Paul Dans, l’ex direttore della Heritage Foundation (AP Photo/George Walker IV, File)

Sebbene sia vero che il Project 2025 non sia stato direttamente curato né commissionato da Trump, è a dir poco improbabile che l’ex presidente non ne sappia nulla. Molte delle persone che ci hanno lavorato arrivano dal mondo della destra statunitense e alcune sono molto vicine a Trump. Per esempio, la prefazione del prossimo libro di Kevin Roberts (il presidente della Heritage Foundation) l’ha scritta J.D. Vance, il candidato di Trump alla vicepresidenza.

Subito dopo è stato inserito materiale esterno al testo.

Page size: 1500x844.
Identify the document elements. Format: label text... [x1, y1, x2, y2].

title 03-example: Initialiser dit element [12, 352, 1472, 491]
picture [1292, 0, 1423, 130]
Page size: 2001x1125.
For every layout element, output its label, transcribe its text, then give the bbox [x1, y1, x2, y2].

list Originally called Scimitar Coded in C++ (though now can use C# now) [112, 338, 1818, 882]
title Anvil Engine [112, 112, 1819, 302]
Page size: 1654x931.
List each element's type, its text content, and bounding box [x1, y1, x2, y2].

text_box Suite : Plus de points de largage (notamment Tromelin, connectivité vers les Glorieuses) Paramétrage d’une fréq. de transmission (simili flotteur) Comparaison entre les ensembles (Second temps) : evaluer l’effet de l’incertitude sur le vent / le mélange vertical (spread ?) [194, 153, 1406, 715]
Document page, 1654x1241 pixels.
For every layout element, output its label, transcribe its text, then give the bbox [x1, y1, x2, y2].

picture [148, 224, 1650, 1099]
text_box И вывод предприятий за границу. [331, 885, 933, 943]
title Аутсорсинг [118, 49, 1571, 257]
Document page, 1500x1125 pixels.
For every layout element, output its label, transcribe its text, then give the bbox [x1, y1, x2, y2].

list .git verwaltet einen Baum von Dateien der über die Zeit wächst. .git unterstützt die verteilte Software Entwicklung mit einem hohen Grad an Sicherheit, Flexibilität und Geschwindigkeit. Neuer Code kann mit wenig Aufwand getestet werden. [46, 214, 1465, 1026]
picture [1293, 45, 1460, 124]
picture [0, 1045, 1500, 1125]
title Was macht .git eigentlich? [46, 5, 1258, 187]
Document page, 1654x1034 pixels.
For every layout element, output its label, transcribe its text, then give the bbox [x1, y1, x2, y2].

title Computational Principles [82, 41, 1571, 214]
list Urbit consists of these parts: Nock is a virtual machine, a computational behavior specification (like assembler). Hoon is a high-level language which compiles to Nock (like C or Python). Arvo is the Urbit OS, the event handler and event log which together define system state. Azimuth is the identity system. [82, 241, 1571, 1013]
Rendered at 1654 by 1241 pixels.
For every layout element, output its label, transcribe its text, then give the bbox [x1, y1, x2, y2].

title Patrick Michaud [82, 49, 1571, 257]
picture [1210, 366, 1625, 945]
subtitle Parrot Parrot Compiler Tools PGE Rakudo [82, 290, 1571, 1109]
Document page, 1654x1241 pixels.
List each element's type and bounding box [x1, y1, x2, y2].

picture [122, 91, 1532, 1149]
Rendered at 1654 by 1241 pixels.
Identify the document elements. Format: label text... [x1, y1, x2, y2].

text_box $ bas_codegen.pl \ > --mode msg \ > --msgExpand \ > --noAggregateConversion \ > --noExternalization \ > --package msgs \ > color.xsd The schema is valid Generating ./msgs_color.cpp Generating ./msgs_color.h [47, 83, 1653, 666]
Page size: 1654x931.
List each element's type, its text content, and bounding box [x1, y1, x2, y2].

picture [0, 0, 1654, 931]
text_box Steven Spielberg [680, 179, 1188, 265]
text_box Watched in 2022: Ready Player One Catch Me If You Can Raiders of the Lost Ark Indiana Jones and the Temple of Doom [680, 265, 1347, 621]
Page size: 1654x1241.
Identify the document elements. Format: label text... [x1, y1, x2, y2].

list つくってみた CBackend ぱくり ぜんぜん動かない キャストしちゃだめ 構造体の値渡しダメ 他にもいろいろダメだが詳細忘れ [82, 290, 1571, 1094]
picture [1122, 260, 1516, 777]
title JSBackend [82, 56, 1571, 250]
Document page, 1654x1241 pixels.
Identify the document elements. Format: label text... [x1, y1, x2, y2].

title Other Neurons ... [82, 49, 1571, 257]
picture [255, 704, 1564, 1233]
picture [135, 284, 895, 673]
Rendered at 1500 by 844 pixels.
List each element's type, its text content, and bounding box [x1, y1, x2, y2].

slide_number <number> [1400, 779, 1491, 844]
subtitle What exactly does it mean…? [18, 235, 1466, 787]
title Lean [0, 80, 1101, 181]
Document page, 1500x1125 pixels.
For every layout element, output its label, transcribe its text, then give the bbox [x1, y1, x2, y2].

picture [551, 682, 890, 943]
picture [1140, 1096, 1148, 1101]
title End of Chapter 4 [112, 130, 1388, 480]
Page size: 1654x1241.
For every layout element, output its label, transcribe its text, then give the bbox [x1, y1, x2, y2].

Lo stesso Paul Dans, il direttore dell’Heritage Foundation che si è appena dimesso, nel 2021 era stato nominato da Trump come capo dello staff di un’agenzia federale.

CNN ha anche analizzato i profili di oltre mille persone tra autori, editor e collaboratori, e ha scoperto che 240 di loro hanno legami con l’ex presidente e almeno 140 avevano lavorato nell’amministrazione Trump durante il suo primo mandato, tra il 2017 e il 2021. Tra questi ci sono Stephen Miller, il consigliere e autore dei discorsi dell’ex presidente, e Mark Meadows, il capo dello staff della Casa Bianca durante l’amministrazione Trump.

Infine, sebbene il programma elettorale di Trump non sia del tutto sovrapponibile al Project 2025 (per esempio, Trump non ha mai detto di voler vietare la pornografia, come proposto dal piano, e ha posizioni più sfumate sul diritto all’aborto), è vero però che buona parte dei princìpi fondanti del Project 2025 riflettono quello che Trump ha detto o ha fatto durante la sua presidenza o nelle sue campagne elettorali: tra le altre cose la negazione del cambiamento climatico, l’ostilità al concetto di identità di genere, la dura critica all’immigrazione. Anche per questo è difficile convincere l’elettorato che non abbia davvero nulla a che vedere col progetto.

L’Heritage Foundation ha detto che in seguito alle dimissioni di Dans ridimensionerà le sue attività dedicate allo studio e alla formulazione di proposte politiche (le policy), ma continuerà a lavorare alla stesura di un elenco di oltre 20mila funzionari conservatori che un’eventuale amministrazione conservatrice potrebbe assumere. Il progetto verrà guidato da Roberts.